* PROBLEM DETAILS
What you return should be the lines of the data containing "target", each in full.

* DATA
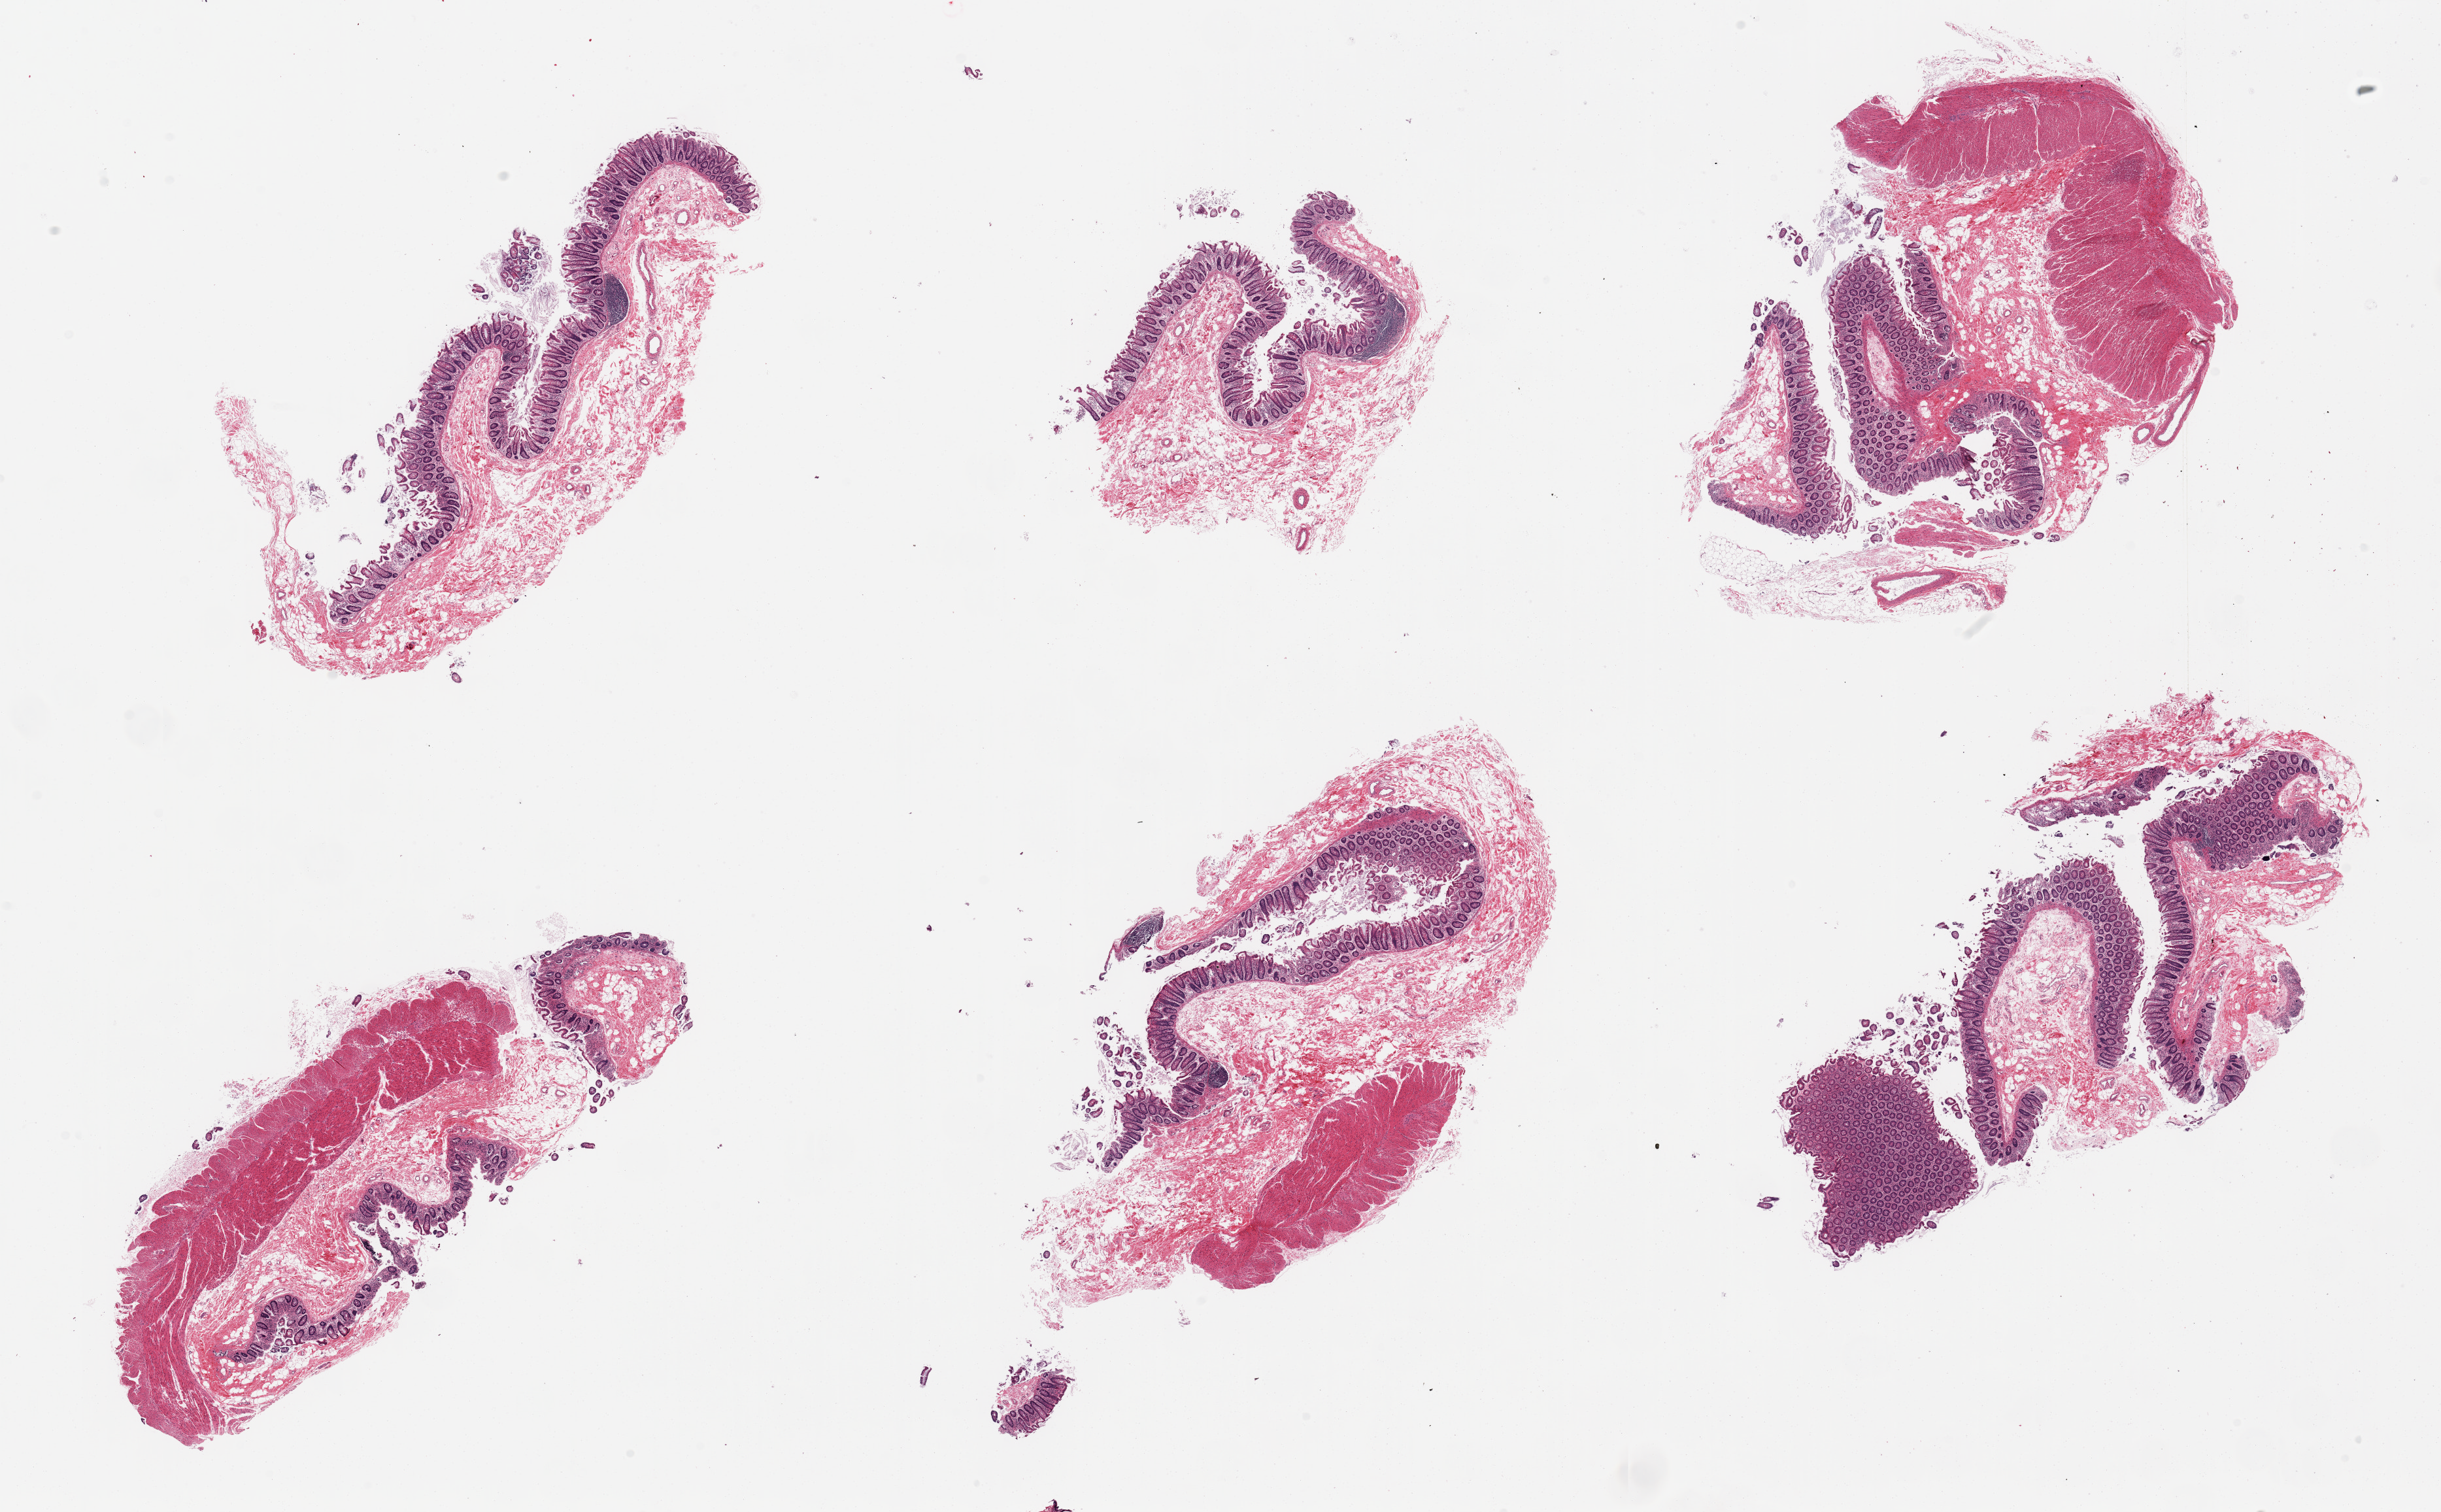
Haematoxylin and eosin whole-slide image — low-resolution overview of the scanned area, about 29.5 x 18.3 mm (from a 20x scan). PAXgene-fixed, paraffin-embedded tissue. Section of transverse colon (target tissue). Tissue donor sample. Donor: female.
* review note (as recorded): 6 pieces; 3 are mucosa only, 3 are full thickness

...

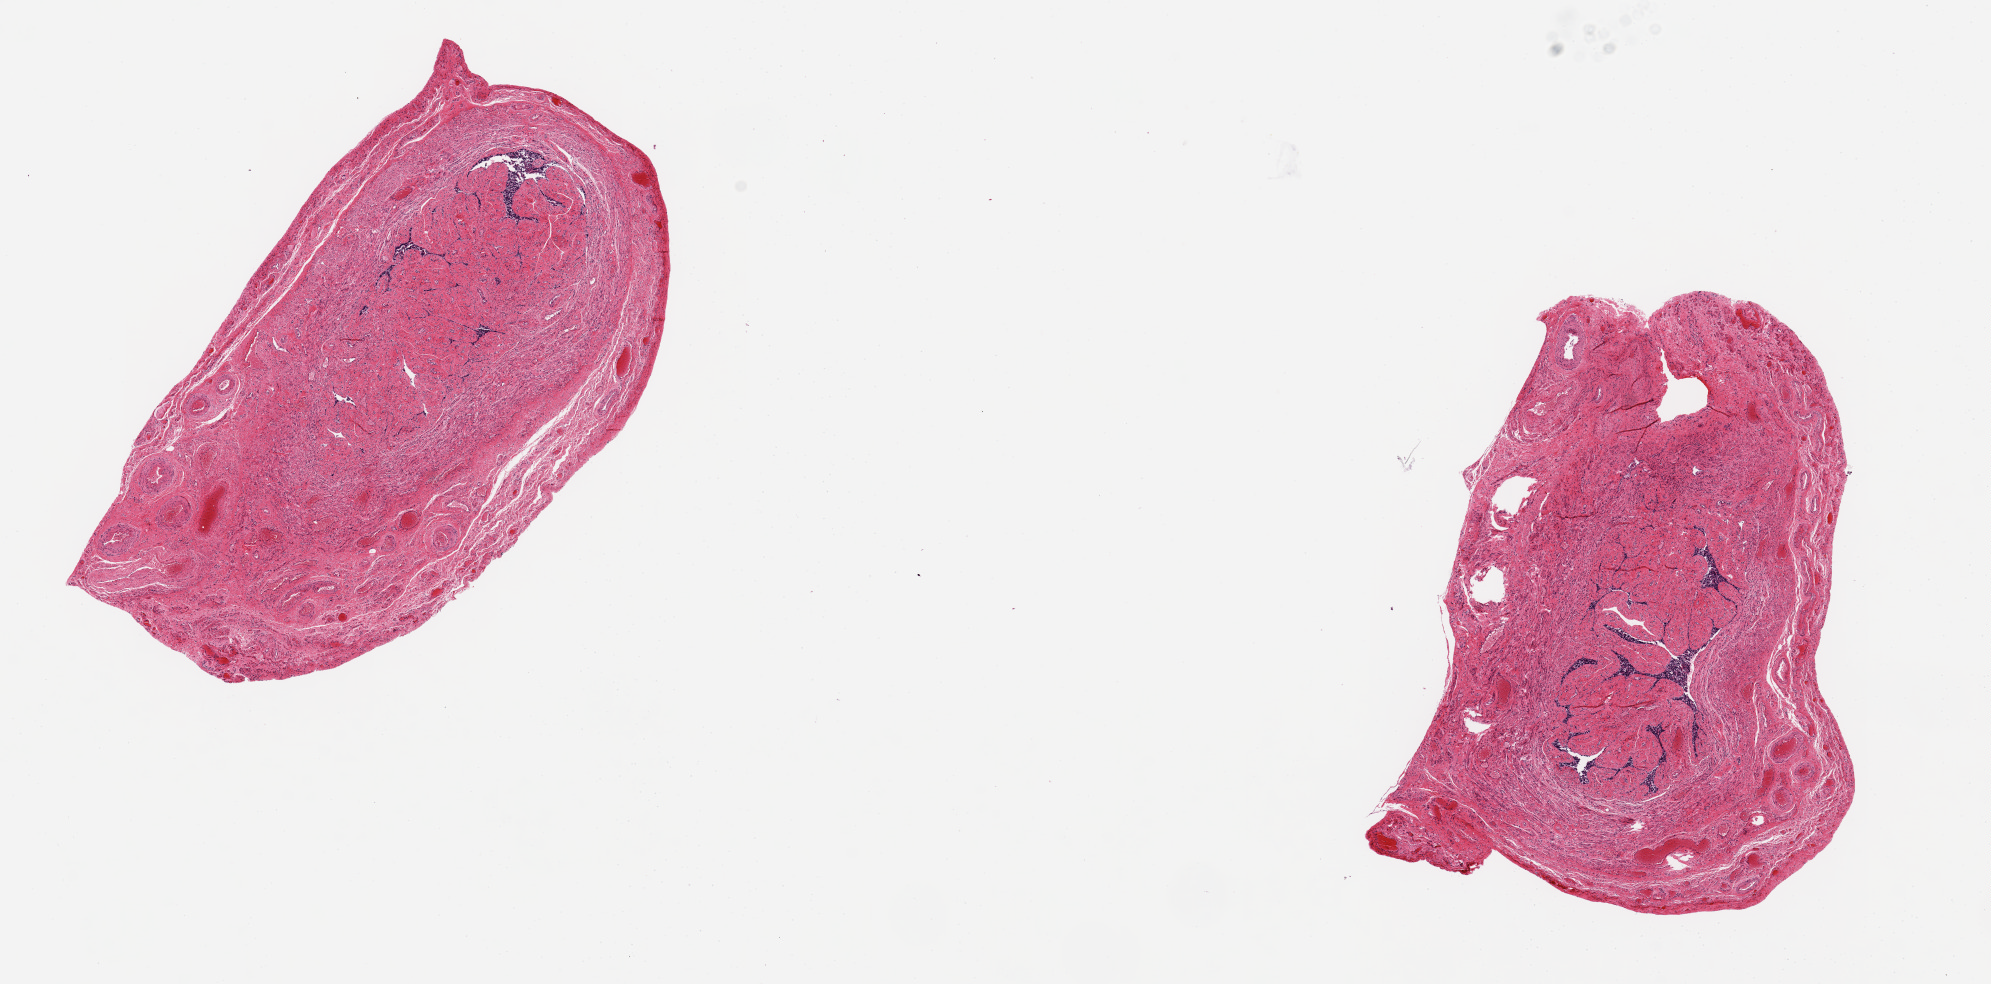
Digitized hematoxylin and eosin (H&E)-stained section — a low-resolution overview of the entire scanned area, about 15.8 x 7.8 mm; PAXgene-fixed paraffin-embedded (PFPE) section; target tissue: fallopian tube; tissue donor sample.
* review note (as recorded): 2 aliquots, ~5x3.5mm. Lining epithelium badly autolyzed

* EXERCISE RESPONSE
Haematoxylin and eosin whole-slide image — low-resolution overview of the scanned area, about 29.5 x 18.3 mm (from a 20x scan). PAXgene-fixed, paraffin-embedded tissue. Section of transverse colon (target tissue). Tissue donor sample. Donor: female.
Digitized hematoxylin and eosin (H&E)-stained section — a low-resolution overview of the entire scanned area, about 15.8 x 7.8 mm; PAXgene-fixed paraffin-embedded (PFPE) section; target tissue: fallopian tube; tissue donor sample.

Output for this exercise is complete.